Category: Glomerular Diseases

  • 1401 Glomerular Diseases: Mechanisms, including Podocyte Biology

Authors

  • Mukherjee, Kamalika, The University of Texas Medical Branch at Galveston, Galveston, Texas, United States
  • Cicalese, Luca, The University of Texas Medical Branch at Galveston, Galveston, Texas, United States
  • Rastellini, Cristiana, The University of Texas Medical Branch at Galveston, Galveston, Texas, United States
  • Iyer, Sudhanvan, The University of Texas Medical Branch at Galveston, Galveston, Texas, United States
  • Reiser, Jochen, The University of Texas Medical Branch at Galveston, Galveston, Texas, United States
  • Alachkar, Nada, The Johns Hopkins University School of Medicine, Baltimore, Maryland, United States
  • Sever, Sanja, The University of Texas Medical Branch at Galveston, Galveston, Texas, United States
Background

Focal segmental glomerulosclerosis (FSGS) recurs in an estimated 30-60% of patients, compromising graft survival. To aid recurrence risk prediction, we developed a scoring system relying on three immune activation markers: serum soluble urokinase plasminogen activator receptor (suPAR) concentration, circulating D2D3 protein, and serum-induced activated β3 integrin in cultured podocytes. We are also investigating anti-nephrin autoantibodies, considering their recent association with FSGS.

Methods

We analyzed sera from post-transplant patients with primary FSGS. Recurrent FSGS (rFSGS) was confirmed by the onset of proteinuria, and electron microscopy verified podocyte foot process effacement. Serum analyses were blinded to clinical diagnosis, estimated glomerular filtration rate (eGFR), and urinary protein creatinine ratio (UPCR). suPAR was measured by ELISA. D2D3 was detected by immunoprecipitation and Western blot. Activated β3 integrin was assessed by immunofluorescence. Cutoffs for each marker were established to assign binary values: a score of 1 for values above the cutoff and 0 for those below.

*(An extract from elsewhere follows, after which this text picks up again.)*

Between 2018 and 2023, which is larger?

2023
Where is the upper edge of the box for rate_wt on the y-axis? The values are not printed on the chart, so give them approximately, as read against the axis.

A cumulative score integrating all three markers was generated for each serum and assessed for its ability to identify rFSGS.

Results

(i) D2D3 was identified in a subset of sera from patients with primary FSGS. (ii) D2D3’s presence was significantly associated with high UPCR and low eGFR. (iii) D2D3 and activated β3 integrin were significantly higher in rFSGS (iv) Lower composite score associated with nrFSGS compared to rFSGS. A cumulative score of 2 and 3 was observed in ~14% of nrFSGS, while ~78% of rFSGS scored the same. (v) The receiver operating characteristics (ROC) curve for our binary composite score efficiently separated rFSGS from nrFSGS, with an area under the curve of 0.8888 (95% CI: 0.7770-0.9990).

Conclusion

Our study identifies D2D3’s association with primary FSGS and proposes its candidacy as an indicator of declining renal function. Our composite score’s ability to distinguish between rFSGS and nrFSGS suggests its potential to complement current gold standards for earlier risk stratification of patients.